After I finished working on those documents,
Gladys and I took a holiday. We visited nearby Vienna, where we bumped
into Stanley and Millie Ryerson. Stanley was there attending a world
congress of historians. Then we spent two weeks on the renowned Lake
Balaton in the heart of Hungary. One evening, while at a resort
restaurant there, I was surprised to find sitting at the next table
Karol Erdelj, the young fellow I had met in Sochi, the personal
secretary to Kadar. After exchanging greetings, he called me aside and
said: "We agree with what the Czechs are trying to do. We hope they win.
We support them, but not like the rope that supports a hanging man. We
have to be very tactful about it." But of course they didn't support
them in the end.
A phone call from Kashtan
After I got back from Budapest, in the latter
part of July I got a phone call from Bill Kashtan. He was calling from
Bulgaria, where he and his wife had just completed a month-long
vacation. He said he had been invited to come to Moscow and wondered
whether, in light of what was happening in Czechoslovakia, it might not
be useful to drop in on Prague. I replied that it would be most
desirable, because it would give him a chance to learn first-hand about
the situation there and find out from the Czechoslovak leaders
themselves what their differences with the Soviet leaders were. I said
also that I could alert the Prague party leaders about his visit. I was
really expecting him to come. I even told the editor of the magazine and
John Gibbons and others that he was coming. A few days later, however, I
received another phone call from him, this time from Moscow. He said:
"The Soviet comrades suggested that I should not go to Prague but come
straight to Moscow." Then he added: "And they suggested that you come
and meet me here in Moscow." When I asked, "When?" he said, "Right away.
Get on a plane tomorrow."
Incidentally, the same thing happened with Henry
Winston, at that time an Afro-American leader of the Communist Party of
the United States. He was making a trip to Moscow at about the same time
and stopped in Berlin on the way, but even though the Czechoslovak party
leaders invited him to visit Prague, he did not do so; he went straight
to Moscow, undoubtedly on the advice of the Moscow leaders.
An ominous comment
So I acquired a visa next day and flew to Moscow.
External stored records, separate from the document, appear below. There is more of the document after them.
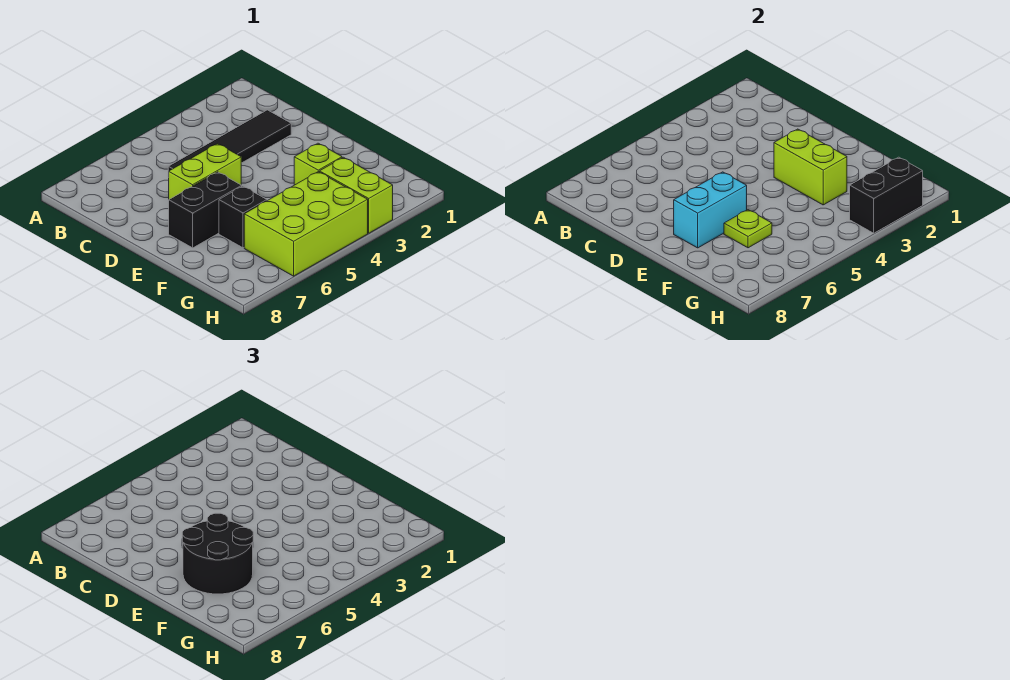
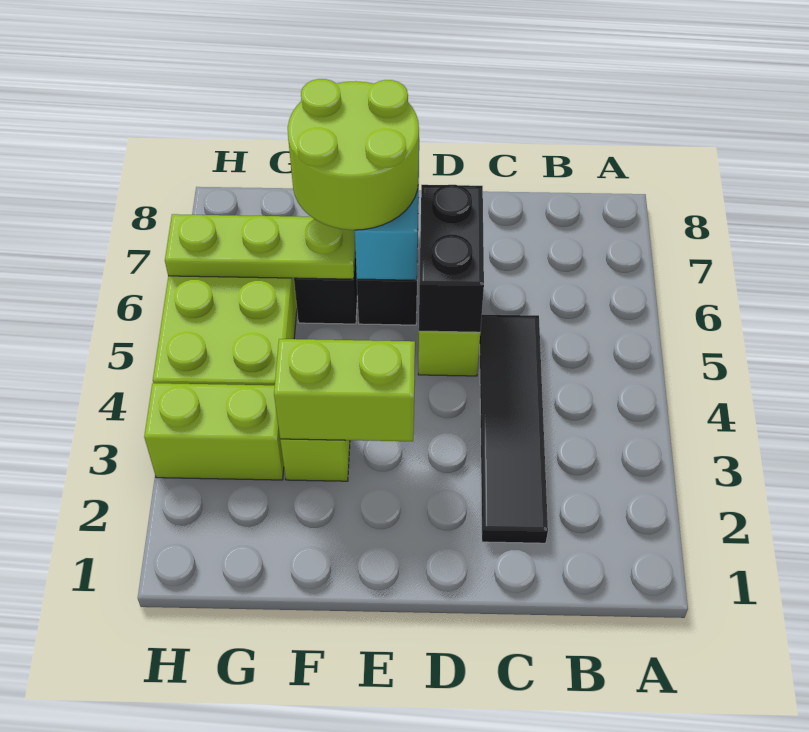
black round brick E6:F7 level 3 -> lime round brick E6:F7 level 3
lime plate F6 level 2 -> lime plate F6:H6 level 2
black brick H2:H3 level 2 -> black brick D5:D6 level 2

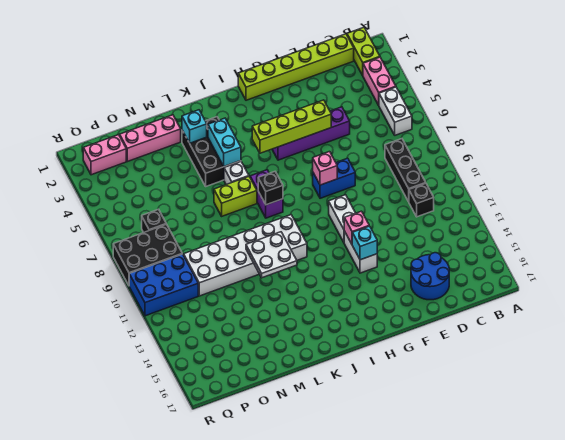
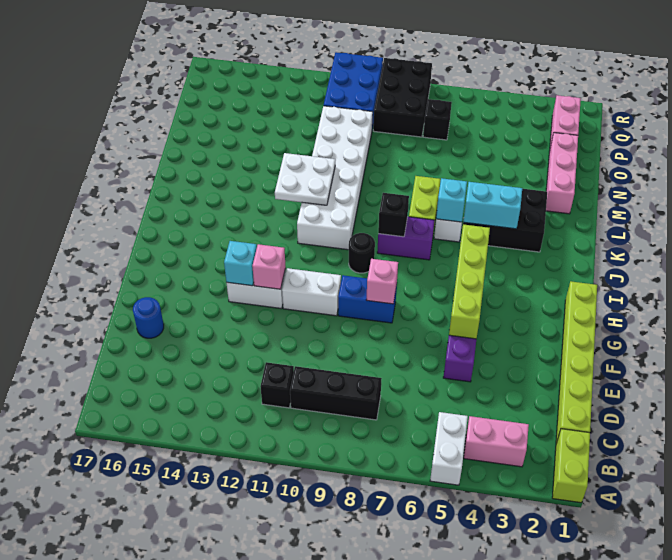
lime brick B1:B2 level 1 -> lime brick A1:B1 level 1
white brick B5:B6 level 1 -> white brick A5:B5 level 1
blue round brick D15:E16 level 1 -> blue round brick E16 level 1
blue brick F8:G8 level 1 -> blue brick G8:G9 level 1
none -> black round brick I9 level 1
cyan brick L3 level 2 -> cyan brick K6 level 2

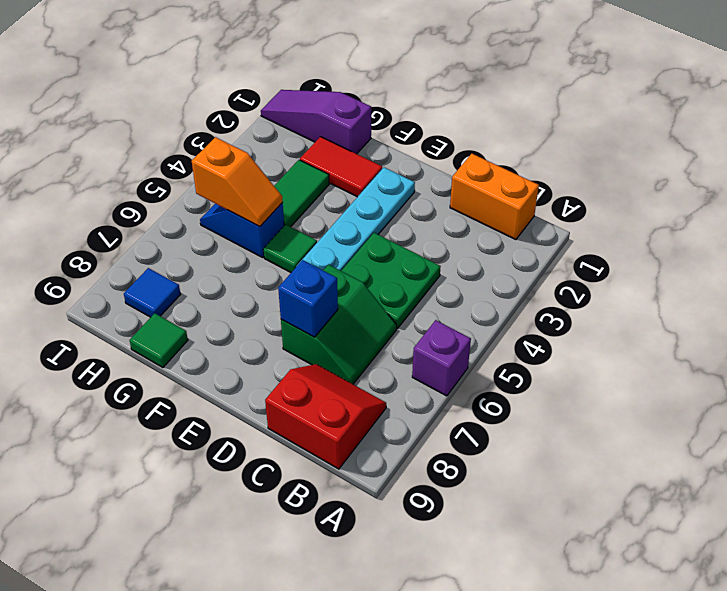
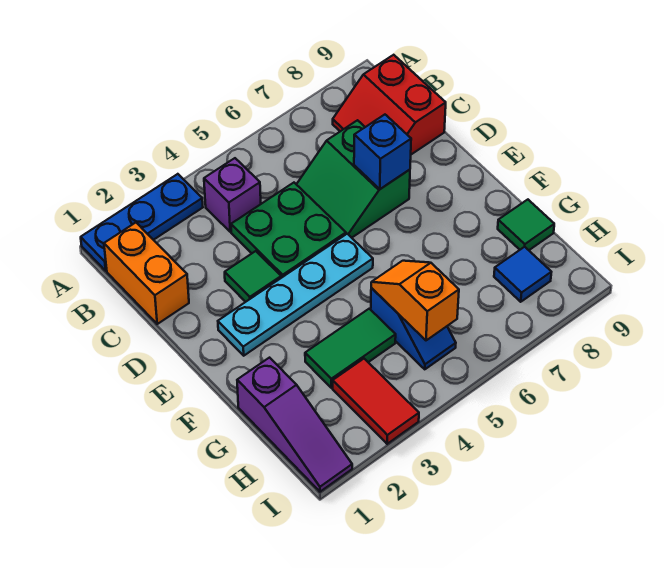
none -> blue plate A1:A3 level 1
purple brick A6 level 1 -> purple brick B4 level 1
green slope C6:D7 level 1 top D -> green slope C6:D7 level 1 top 7
red tile F2:G2 level 1 -> red tile H3:I3 level 1
green tile F5 level 1 -> green tile D3 level 1

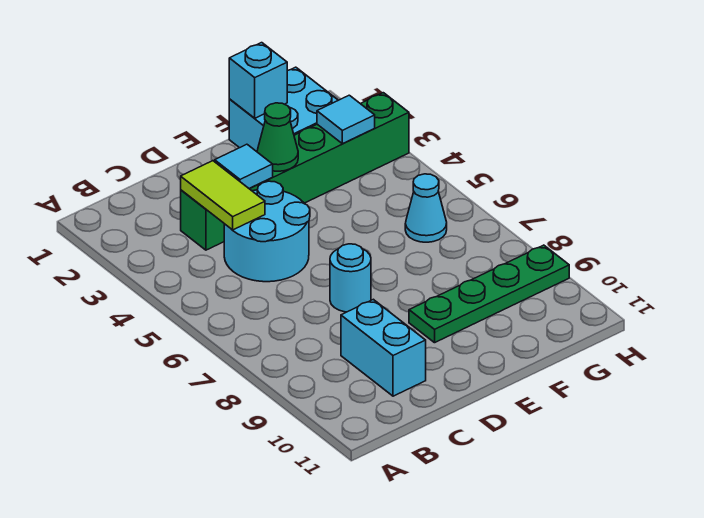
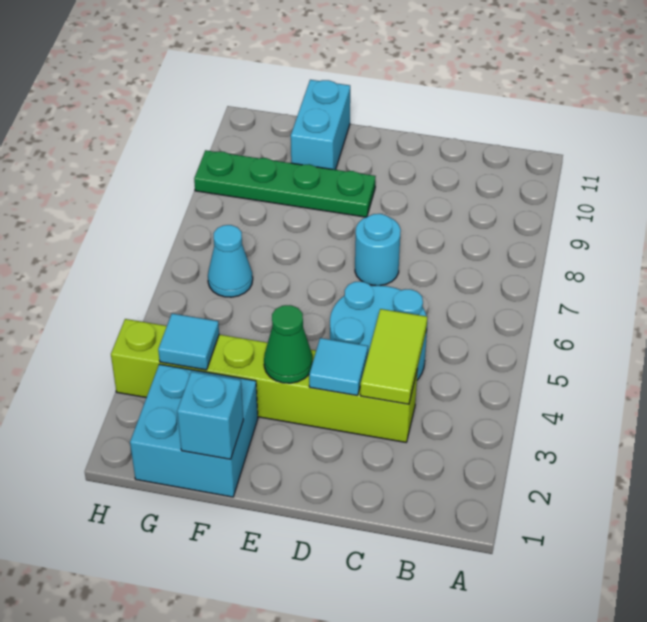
green brick C3:H3 level 1 -> lime brick C3:H3 level 1
cyan brick C9:C10 level 1 -> cyan brick F10:F11 level 1

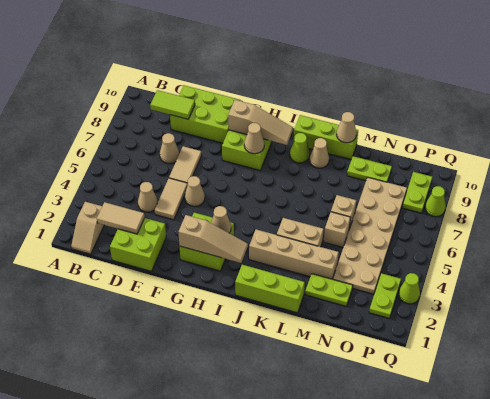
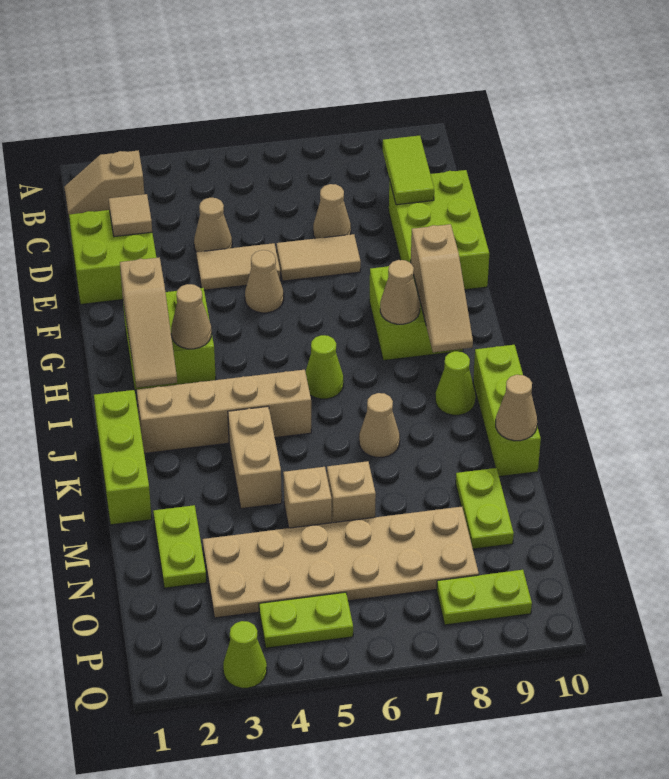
tan tile C2:D2 level 2 -> tan tile D2 level 2
tan brick J3:M3 level 1 -> tan brick J2:J5 level 1
tan cone K9 level 1 -> tan cone K7 level 1
lime plate P2:P3 level 1 -> lime plate P4:P5 level 1
lime cone Q8 level 1 -> lime cone I6 level 1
There Kashtan and a Soviet Central Committee representative tried to
convince me that what was happening in Czechoslovakia was a
counter-revolution and I shouldn't support it. But I said, "Look, I've
been there. I've seen what is going on. There's nothing
counterrevolutionary about it. It's a genuine reform movement." So they
didn't get anywhere with me. Next morning, Kashtan and his wife were
taking a plane back to Canada, and I was asked to come to the airport.
We got to the airport at 6:00 a.m. where, while we were having the usual
VIP breakfast, the Soviet party official again tried, as tactfully as he
could, to win me over to their side and again got nowhere.
After breakfast we all went out on the tarmac and
saw the Kashtans off, at which point he turned to me and said, "We
didn't want Bill to go to Prague, because we didn't know whether our
tanks would be there at the time." This was in July, a month before the
eventual invasion of Czechoslovakia on August 21st. The significance of
the remark didn't really hit me until later, when the tanks really did
come. I suppose that in my mind the idea of such an invasion was just
unthinkable.
As for the actual invasion on August 21, there
are so many things I could say about it, how the Soviet troops behaved,
how the people reacted, and so on. I won't go into details about it now.